> [Records for this exercise]
╔══

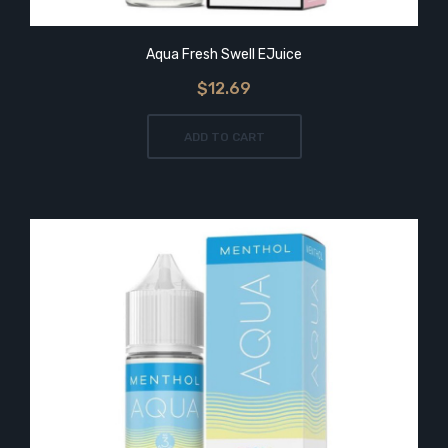
Aqua Fresh Swell EJuice
$12.69
ADD TO CART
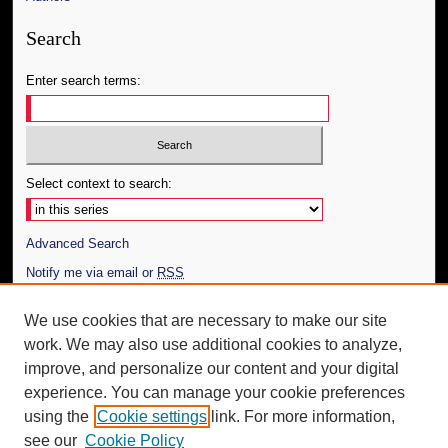
Search
Enter search terms:
Select context to search:
Advanced Search
Notify me via email or
RSS
Author Corner
We use cookies that are necessary to make our site
work. We may also use additional cookies to analyze,
Author FAQ
improve, and personalize our content and your digital
Additional Information
experience. You can manage your cookie preferences
using the
Cookie settings
link. For more information,
Request an Accessible Copy
see our
Cookie Policy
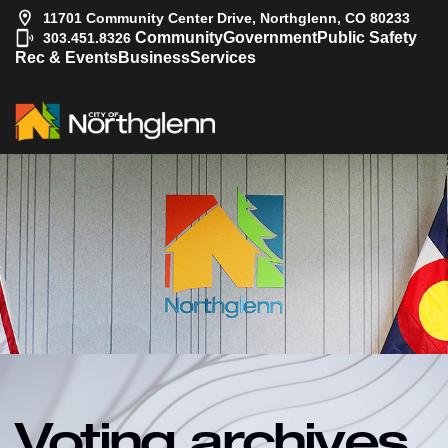
11701 Community Center Drive, Northglenn, CO 80233
|
Community
Government
Public Safety
303.451.8326
Rec & Events
Business
Services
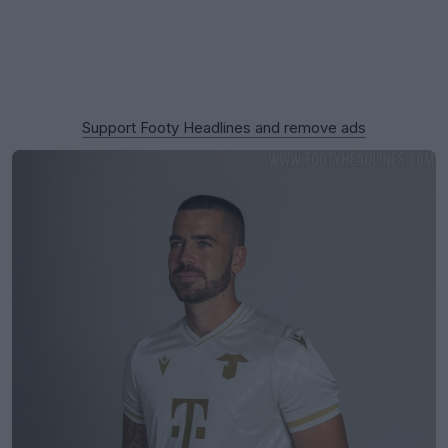
Support Footy Headlines and remove ads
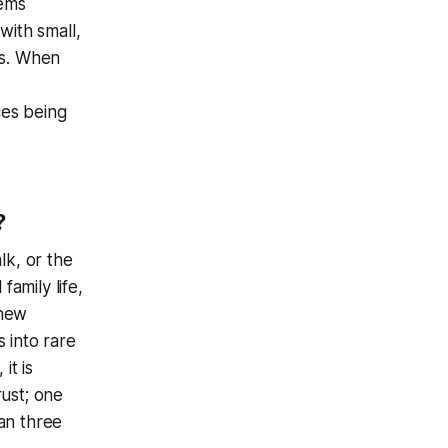
eems
with small,
ts. When
ces being
?
lk, or the
amily life,
 new
 into rare
it is
rust; one
an three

╚══

> [Aim of the exercise] The answer must consist of the entries above, reproduced word for word, without any pictures.

> [Answer area]
Aqua Fresh Swell EJuice
$12.69
ADD TO CART
Search
Enter search terms:
Select context to search:
Advanced Search
Notify me via email or
RSS
Author Corner
We use cookies that are necessary to make our site
work. We may also use additional cookies to analyze,
Author FAQ
improve, and personalize our content and your digital
Additional Information
experience. You can manage your cookie preferences
using the
Cookie settings
link. For more information,
Request an Accessible Copy
see our
Cookie Policy
11701 Community Center Drive, Northglenn, CO 80233
|
Community
Government
Public Safety
303.451.8326
Rec & Events
Business
Services
Support Footy Headlines and remove ads
eems
with small,
ts. When
ces being
?
lk, or the
amily life,
 new
 into rare
it is
rust; one
an three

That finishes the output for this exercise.